The model consists of an encoder and a decoder. The encoder outputs the mean and log variance of the latent vector from the input image. The decoder generates an image from the latent vector.

Model(
  (encoder_conv): Sequential(
    (0): Conv2d(1, 16, kernel_size=(4, 4), stride=(2, 2), padding=(1, 1))
    (1): BatchNorm2d(16, eps=1e-05, momentum=0.1, affine=True, track_running_stats=True)
    (2): ReLU()
    (3): Conv2d(16, 32, kernel_size=(4, 4), stride=(2, 2), padding=(1, 1))
    (4): BatchNorm2d(32, eps=1e-05, momentum=0.1, affine=True, track_running_stats=True)
    (5): ReLU()
    (6): Conv2d(32, 32, kernel_size=(5, 5), stride=(2, 2))
    (7): BatchNorm2d(32, eps=1e-05, momentum=0.1, affine=True, track_running_stats=True)
    (8): Flatten(start_dim=1, end_dim=-1)
  )
  (encoder_mean): Sequential(
    (0): Linear(in_features=128, out_features=64, bias=True)
    (1): ReLU()
    (2): Linear(in_features=64, out_features=16, bias=True)
  )
  (encoder_std): Sequential(
    (0): Linear(in_features=128, out_features=64, bias=True)
    (1): ReLU()
    (2): Linear(in_features=64, out_features=16, bias=True)
  )
  (decoder): Sequential(
    (0): Linear(in_features=16, out_features=64, bias=True)
    (1): ReLU()
    (2): Linear(in_features=64, out_features=128, bias=True)
    (3): Unflatten(dim=1, unflattened_size=[32, 2, 2])
    (4): ConvTranspose2d(32, 32, kernel_size=(5, 5), stride=(2, 2))
    (5): BatchNorm2d(32, eps=1e-05, momentum=0.1, affine=True, track_running_stats=True)
    (6): ReLU()
    (7): ConvTranspose2d(32, 16, kernel_size=(4, 4), stride=(2, 2), padding=(1, 1))
    (8): BatchNorm2d(16, eps=1e-05, momentum=0.1, affine=True, track_running_stats=True)
    (9): ReLU()
    (10): ConvTranspose2d(16, 1, kernel_size=(4, 4), stride=(2, 2), padding=(1, 1))
    (11): Sigmoid()
  )
)

Our code requires the following libraries:

• PyTorch

pip install PyYAML
pip install numpy
pip install matplotlib
pip install scikit-learn
pip install seaborn

Example of configuration file for learning and evaluation

device: cuda
train:
  batch_size: 128
  train_epochs: 90
  loss:
    - bceloss
    - regularizationloss
  optim:
    name: adam
    learning_rate: 0.001
    others:
  lr_scheduler:
    name: steplr
    others:
      step_size: 30
      gamma: 0.1
  alpha: 0.1
  model_path: ./pretrained
  progress_path: ./train_progress
  plot_epochs: 10
model:
  architecture:
    encoder: ...
    decoder: ...
test:
  batch_size: 256
  n_components: 2
  model_path: ./pretrained/model_90.pt
  results_path: ./results

Use the code below to continue learning from the pretrained model.
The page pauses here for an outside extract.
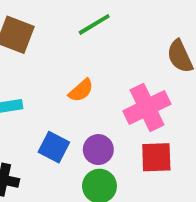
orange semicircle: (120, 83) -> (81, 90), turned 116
python train.py --config './config/config.yaml'

python test.py --config './config/config.yaml'

Evaluate whether the input image is restored again through encoding and decoding. The image in the odd-numbered row is the original image, and the image in the even-numbered row is the generated image.

Evaluate whether images are well generated from random values.

Plot encoded latent vector of input images.